A huge variety of compounds, both small molecules, oligomers, polymers, and organometallic species have been used. Key requirements for the emissive material is a high efficiency emission process, either fluorescence or phosphorescence.
Some of the first compounds were simply conjugated aromatic molecules and dyes. Martin Pope at NYU observed luminescence from anthracene (e.g. Wikipedia) in the 60s.
A wide variety of conjugated dyes have been tried with varying success.
In general, there are 2-3 different types of compounds used in an OLED:
- Hole-transport materials: Easily oxidized and conduct positive charges (holes).
- Electron-transport materials: Easily reduced and conduct negative charges (electrons).
- Emissive materials: Holes and electrons recombine and emit light.
In many cases, these are made in a sandwich device: ITO anode with hole transport layer on top, emissive layer, then electron transport layer, then cathode. (I'm leaving out various interface agents, "blocking layers," adhesion layers, etc.)
You're asking about the emissive component. Basically, you want materials that will efficiently emit (fluoresce or phosphoresce) at different wavelengths / colors.
The biggest real breakthrough, IMHO was from $\ce{Alq3}$ which is an aluminum organometallic compound with remarkably bright emission. But emits green, so for displays, you need other things.
I've been out of the field for a while, but here are some examples. Chemical companies like lumtec sell various components.
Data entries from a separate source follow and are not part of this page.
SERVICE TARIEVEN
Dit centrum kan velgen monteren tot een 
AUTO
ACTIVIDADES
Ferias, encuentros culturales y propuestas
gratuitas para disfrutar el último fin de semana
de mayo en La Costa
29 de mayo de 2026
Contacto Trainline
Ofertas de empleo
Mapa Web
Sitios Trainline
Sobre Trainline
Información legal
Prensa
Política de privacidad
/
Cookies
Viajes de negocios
- Polyfluorenes: different copolymers have tailored emission colors. Usually the "bridge" carbon is substituted with two alkyl substituents for solubility and processability (and to avoid aggregation).
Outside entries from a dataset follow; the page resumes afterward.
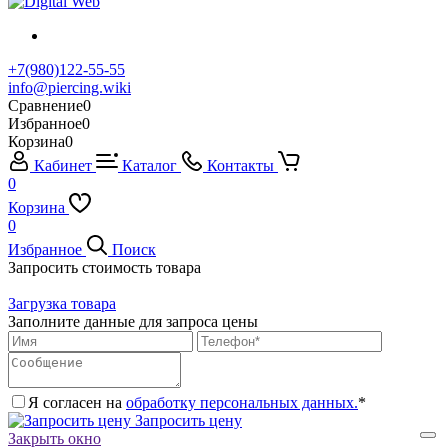
+7(980)122-55-55
info@piercing.wiki
Сравнение
0
Избранное
0
Корзина
0
Кабинет
Каталог
Контакты
0
Корзина
0
Избранное
Поиск
Запросить стоимость товара
Загрузка товара
Заполните данные для запроса цены
Я согласен на
обработку персональных данных.
*
Запросить цену
Закрыть окно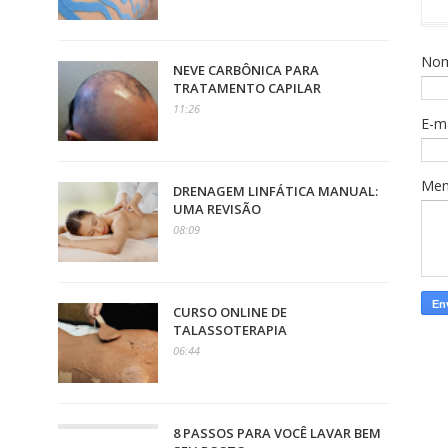
No
NEVE CARBÔNICA PARA
TRATAMENTO CAPILAR
11:26
E-m
Me
DRENAGEM LINFÁTICA MANUAL:
UMA REVISÃO
08:09
CURSO ONLINE DE
TALASSOTERAPIA
06:44
8 PASSOS PARA VOCÊ LAVAR BEM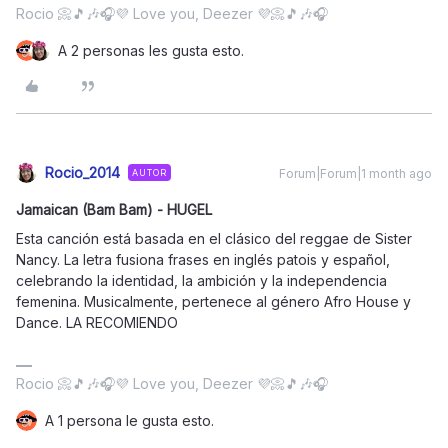
Rocio 📀🎵🎶🎧💜 Love you, Deezer 💜📀🎵🎶🎧
A 2 personas les gusta esto.
Rocio_2014
Forum|Forum|1 month ago
AUTOR
Jamaican (Bam Bam) - HUGEL
Esta canción está basada en el clásico del reggae de Sister
Nancy. La letra fusiona frases en inglés patois y español,
celebrando la identidad, la ambición y la independencia
femenina. Musicalmente, pertenece al género Afro House y
Dance. LA RECOMIENDO
Rocio 📀🎵🎶🎧💜 Love you, Deezer 💜📀🎵🎶🎧
A 1 persona le gusta esto.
In OLEDs, polyfluorenes are desirable because they are the only family of conjugated polymers that can emit colors spanning the entire visible range with high efficiency and low operating voltage. Furthermore, polyfluorenes are relatively soluble in most solvents, making them ideal for general applications[...]
Various vinyl carbazoles: Similar reasons to the polyfluorenes.
Phosphorescent metal complexes (e.g., iridium): If you work out statistics, you get a lot of electron-hole combinations that are triplets, so phosphorescent emission can be very efficient, particularly with transition metals with a high spin-orbit coupling.
I think most leading emissive materials still largely fall into those categories. Small molecule purely organic targets exist, but aren't as efficient.
A bigger question is usually how you intend to deposit the compounds. Vapor deposition (i.e., evaporation or sputtering) can be done with almost anything that sublimates, but if you want to do drop-casting, spin-coating, or inkjet printing, you'll want soluble compounds.